Items listed in a dataset
====

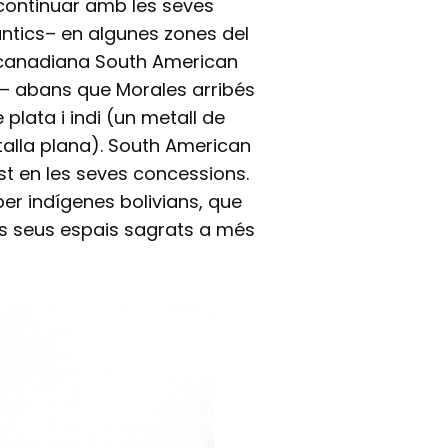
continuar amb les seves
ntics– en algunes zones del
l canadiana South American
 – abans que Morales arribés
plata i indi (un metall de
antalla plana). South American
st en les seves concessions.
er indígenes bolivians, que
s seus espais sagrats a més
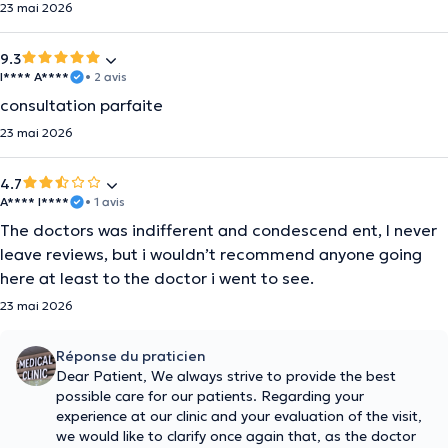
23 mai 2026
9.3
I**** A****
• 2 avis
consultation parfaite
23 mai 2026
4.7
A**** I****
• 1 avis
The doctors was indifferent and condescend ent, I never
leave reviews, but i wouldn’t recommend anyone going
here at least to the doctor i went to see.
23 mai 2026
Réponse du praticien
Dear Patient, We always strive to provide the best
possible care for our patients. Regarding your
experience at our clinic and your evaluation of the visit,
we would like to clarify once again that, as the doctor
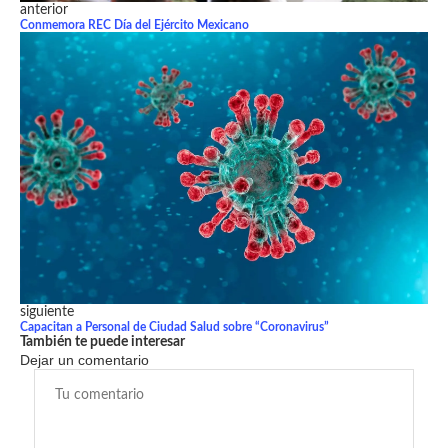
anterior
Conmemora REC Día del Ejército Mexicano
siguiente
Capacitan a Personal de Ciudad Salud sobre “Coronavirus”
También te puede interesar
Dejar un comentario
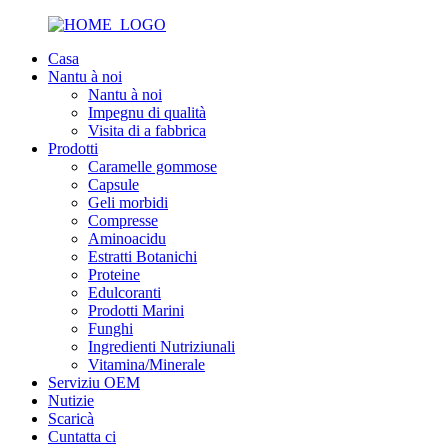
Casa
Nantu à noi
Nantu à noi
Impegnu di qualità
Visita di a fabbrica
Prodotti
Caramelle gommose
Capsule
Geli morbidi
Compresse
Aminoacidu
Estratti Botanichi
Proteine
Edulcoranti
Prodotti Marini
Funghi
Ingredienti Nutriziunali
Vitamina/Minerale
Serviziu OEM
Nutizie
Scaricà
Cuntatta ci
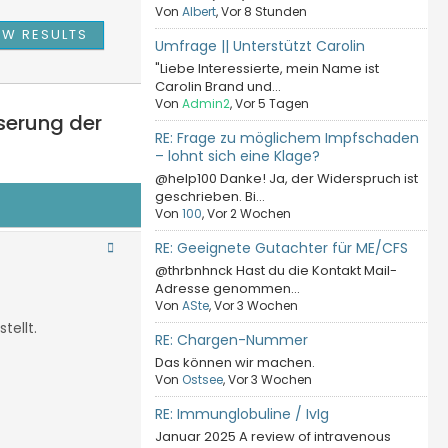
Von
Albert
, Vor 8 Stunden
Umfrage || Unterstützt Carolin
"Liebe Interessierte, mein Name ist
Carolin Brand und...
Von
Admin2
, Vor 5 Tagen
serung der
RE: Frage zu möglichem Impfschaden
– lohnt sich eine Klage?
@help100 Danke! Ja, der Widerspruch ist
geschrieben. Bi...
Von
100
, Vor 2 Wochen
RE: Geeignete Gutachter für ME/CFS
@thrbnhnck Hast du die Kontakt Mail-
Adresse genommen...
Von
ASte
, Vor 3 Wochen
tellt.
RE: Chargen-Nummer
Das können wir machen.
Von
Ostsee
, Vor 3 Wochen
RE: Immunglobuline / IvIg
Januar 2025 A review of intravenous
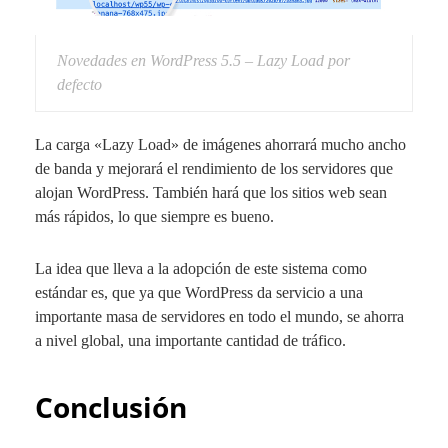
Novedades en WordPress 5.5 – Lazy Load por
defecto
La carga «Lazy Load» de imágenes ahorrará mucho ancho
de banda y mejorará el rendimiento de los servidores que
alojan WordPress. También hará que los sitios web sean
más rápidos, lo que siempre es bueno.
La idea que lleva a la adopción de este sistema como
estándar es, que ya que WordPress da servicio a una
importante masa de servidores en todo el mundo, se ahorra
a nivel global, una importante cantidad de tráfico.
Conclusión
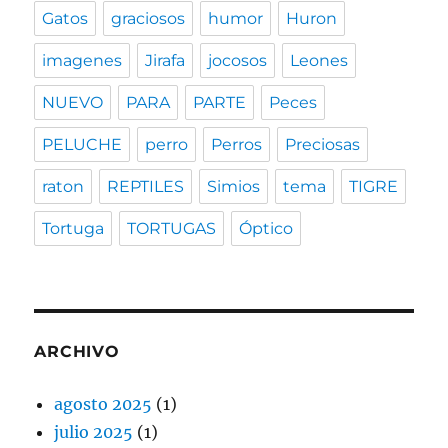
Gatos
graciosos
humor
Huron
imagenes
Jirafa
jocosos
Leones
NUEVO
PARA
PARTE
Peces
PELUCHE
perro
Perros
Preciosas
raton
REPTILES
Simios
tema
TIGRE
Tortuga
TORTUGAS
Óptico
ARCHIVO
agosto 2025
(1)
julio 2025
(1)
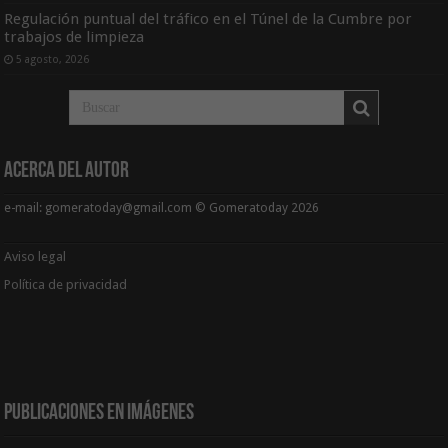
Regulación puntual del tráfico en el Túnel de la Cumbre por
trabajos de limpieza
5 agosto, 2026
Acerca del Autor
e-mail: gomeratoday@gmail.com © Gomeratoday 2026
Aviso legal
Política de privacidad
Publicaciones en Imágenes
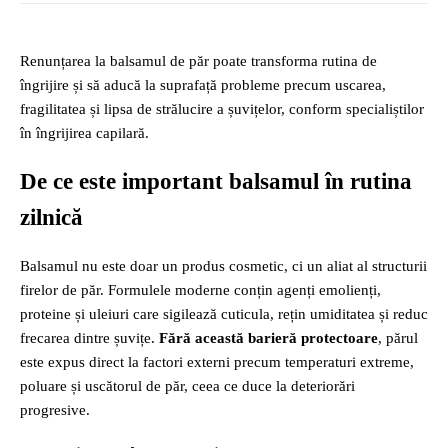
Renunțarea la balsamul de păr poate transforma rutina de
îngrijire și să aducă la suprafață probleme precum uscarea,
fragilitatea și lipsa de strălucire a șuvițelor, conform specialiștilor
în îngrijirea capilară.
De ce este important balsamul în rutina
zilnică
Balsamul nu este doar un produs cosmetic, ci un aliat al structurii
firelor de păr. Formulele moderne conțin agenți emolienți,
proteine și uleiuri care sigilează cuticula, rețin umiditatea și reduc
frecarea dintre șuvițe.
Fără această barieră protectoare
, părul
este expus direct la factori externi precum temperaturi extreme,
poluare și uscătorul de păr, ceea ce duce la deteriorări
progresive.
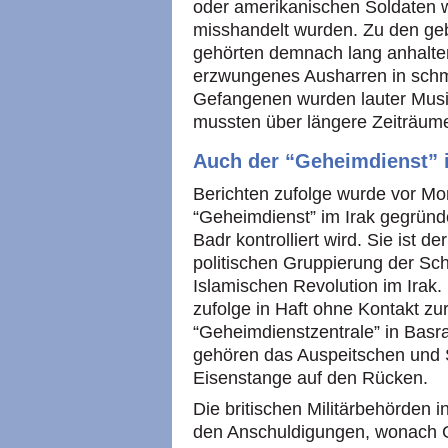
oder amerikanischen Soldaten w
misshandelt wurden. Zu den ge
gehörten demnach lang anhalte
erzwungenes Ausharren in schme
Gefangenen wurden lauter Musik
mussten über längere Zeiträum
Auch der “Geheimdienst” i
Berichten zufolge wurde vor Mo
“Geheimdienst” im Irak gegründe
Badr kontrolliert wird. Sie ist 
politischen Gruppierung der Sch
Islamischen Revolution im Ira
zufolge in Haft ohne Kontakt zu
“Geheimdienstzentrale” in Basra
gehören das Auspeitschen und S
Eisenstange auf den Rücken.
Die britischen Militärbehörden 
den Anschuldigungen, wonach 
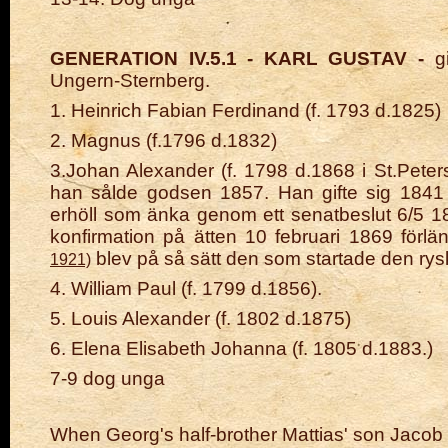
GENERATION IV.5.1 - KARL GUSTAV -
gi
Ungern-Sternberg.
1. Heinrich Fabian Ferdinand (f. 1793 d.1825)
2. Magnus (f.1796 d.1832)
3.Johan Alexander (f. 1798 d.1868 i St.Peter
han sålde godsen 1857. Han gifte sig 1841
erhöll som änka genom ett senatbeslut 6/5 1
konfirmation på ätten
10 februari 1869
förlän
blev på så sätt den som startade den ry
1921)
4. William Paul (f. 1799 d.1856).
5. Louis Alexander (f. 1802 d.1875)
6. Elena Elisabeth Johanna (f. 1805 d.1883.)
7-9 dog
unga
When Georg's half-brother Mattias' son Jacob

====

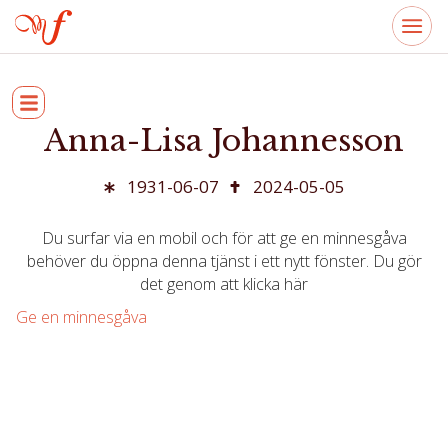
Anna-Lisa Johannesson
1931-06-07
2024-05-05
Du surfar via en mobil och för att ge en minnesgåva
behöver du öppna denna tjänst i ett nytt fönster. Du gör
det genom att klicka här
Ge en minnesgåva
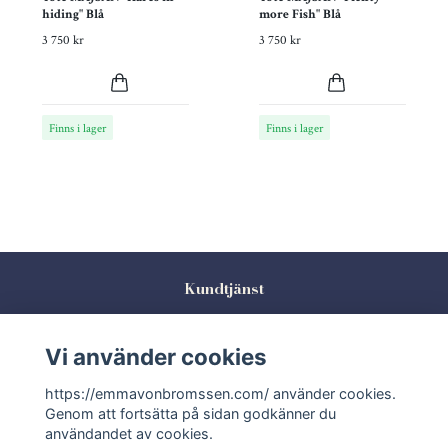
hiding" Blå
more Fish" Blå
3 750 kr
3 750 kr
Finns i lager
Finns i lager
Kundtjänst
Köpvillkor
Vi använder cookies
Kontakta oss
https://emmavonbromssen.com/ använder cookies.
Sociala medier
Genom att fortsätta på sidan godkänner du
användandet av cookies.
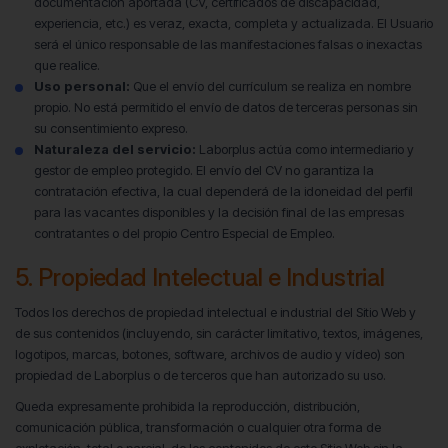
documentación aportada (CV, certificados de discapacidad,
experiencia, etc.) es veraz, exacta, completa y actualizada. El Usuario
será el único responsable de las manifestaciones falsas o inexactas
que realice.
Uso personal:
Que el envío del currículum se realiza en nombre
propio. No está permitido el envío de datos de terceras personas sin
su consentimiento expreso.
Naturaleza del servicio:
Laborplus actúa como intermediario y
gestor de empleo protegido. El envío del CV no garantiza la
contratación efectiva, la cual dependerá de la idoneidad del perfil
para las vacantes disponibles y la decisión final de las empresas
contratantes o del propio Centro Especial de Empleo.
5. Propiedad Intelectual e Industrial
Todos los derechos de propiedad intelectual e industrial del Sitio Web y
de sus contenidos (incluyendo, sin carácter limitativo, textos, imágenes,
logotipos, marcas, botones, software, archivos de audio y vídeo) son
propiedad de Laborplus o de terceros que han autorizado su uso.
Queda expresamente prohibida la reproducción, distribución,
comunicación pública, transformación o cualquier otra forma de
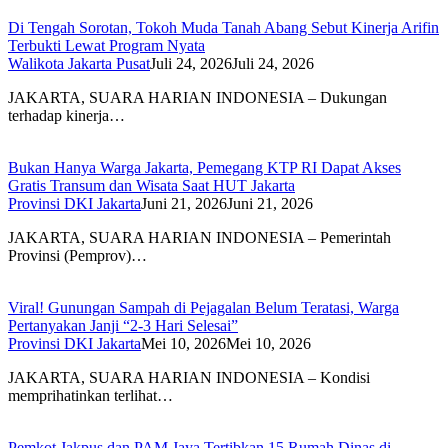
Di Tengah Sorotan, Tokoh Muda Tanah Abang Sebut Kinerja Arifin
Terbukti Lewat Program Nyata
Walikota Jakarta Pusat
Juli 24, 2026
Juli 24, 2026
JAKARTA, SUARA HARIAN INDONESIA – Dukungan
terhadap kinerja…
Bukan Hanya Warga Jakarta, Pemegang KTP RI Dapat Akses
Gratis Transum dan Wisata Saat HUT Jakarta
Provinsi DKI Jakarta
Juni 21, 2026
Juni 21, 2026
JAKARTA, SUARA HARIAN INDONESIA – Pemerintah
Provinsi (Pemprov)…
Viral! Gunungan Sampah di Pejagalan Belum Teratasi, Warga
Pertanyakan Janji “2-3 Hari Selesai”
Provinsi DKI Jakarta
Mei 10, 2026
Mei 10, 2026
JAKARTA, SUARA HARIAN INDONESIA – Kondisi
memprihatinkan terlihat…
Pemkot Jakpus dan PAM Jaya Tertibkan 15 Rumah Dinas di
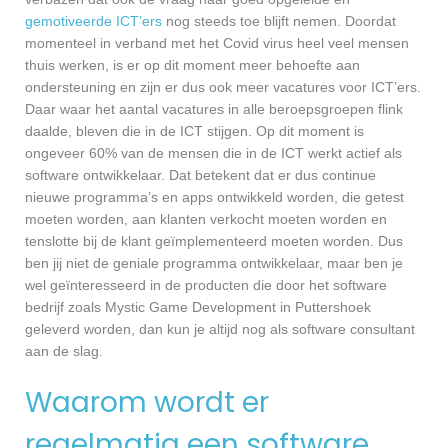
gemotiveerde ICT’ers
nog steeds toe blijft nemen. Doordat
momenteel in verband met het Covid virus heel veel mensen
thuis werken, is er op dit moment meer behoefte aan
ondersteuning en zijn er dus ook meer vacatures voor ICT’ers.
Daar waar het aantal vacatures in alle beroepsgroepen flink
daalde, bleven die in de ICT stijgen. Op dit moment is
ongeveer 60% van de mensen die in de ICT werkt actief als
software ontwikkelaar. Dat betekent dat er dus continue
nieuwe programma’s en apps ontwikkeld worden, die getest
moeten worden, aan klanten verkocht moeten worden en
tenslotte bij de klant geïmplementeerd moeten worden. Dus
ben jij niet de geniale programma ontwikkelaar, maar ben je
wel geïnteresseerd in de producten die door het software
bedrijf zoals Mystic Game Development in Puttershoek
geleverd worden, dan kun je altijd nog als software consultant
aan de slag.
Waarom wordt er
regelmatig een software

====

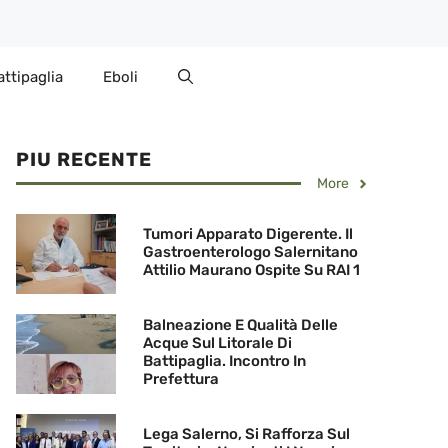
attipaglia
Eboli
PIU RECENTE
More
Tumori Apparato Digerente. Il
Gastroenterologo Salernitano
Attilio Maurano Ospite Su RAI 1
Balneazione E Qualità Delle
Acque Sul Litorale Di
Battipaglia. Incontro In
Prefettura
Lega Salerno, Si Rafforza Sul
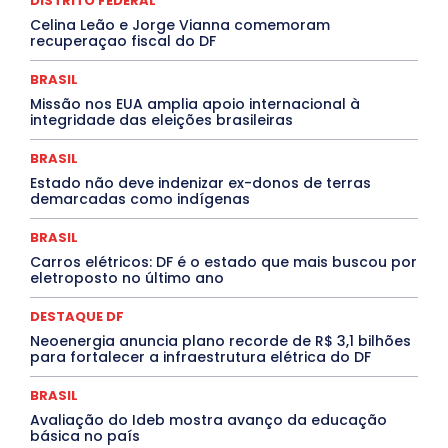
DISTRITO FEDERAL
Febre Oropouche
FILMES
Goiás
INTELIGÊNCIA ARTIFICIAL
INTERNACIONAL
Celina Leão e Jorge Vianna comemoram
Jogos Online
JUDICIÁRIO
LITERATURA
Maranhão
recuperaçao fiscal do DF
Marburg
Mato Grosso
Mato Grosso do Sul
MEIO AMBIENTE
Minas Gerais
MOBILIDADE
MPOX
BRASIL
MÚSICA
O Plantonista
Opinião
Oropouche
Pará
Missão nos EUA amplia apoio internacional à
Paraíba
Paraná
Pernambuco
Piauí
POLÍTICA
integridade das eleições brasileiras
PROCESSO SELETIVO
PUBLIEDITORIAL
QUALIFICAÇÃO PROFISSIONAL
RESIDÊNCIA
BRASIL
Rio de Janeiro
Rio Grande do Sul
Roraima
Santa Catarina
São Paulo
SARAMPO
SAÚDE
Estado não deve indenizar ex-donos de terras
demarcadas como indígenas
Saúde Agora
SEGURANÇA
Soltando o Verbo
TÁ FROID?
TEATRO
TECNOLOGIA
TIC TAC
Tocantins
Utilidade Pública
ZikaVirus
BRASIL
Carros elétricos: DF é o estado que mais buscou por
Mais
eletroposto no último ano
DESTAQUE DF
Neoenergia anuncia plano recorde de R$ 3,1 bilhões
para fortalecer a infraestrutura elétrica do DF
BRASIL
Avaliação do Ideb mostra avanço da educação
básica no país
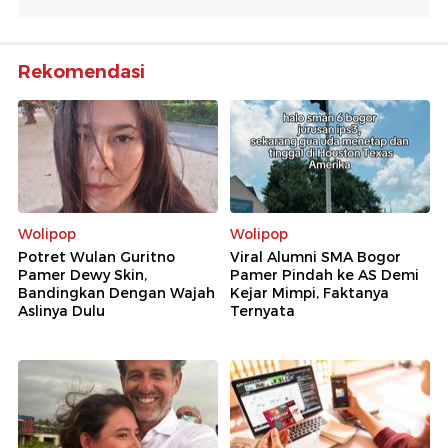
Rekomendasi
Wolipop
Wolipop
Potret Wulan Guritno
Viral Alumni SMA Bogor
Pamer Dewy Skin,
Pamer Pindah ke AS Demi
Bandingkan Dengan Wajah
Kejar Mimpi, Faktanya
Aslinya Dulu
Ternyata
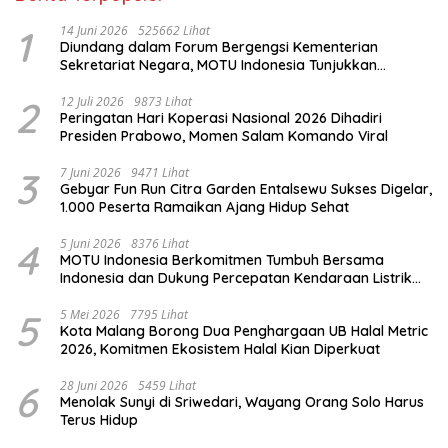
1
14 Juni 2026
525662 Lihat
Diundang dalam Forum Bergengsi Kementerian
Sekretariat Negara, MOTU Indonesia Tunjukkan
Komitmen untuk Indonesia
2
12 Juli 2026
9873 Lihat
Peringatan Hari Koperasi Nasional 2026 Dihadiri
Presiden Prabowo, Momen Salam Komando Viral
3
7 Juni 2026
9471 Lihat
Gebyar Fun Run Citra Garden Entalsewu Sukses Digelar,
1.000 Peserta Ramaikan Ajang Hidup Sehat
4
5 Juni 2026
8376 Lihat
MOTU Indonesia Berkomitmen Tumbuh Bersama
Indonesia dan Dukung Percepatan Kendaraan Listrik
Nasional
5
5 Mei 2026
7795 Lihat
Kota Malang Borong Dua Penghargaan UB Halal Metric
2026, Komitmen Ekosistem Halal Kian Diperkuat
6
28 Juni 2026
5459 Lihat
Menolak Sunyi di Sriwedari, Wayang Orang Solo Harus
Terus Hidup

====

All lines of the entries above where "HARIAN" turns up should be reported.

JAKARTA, SUARA HARIAN INDONESIA – Dukungan
JAKARTA, SUARA HARIAN INDONESIA – Pemerintah
JAKARTA, SUARA HARIAN INDONESIA – Kondisi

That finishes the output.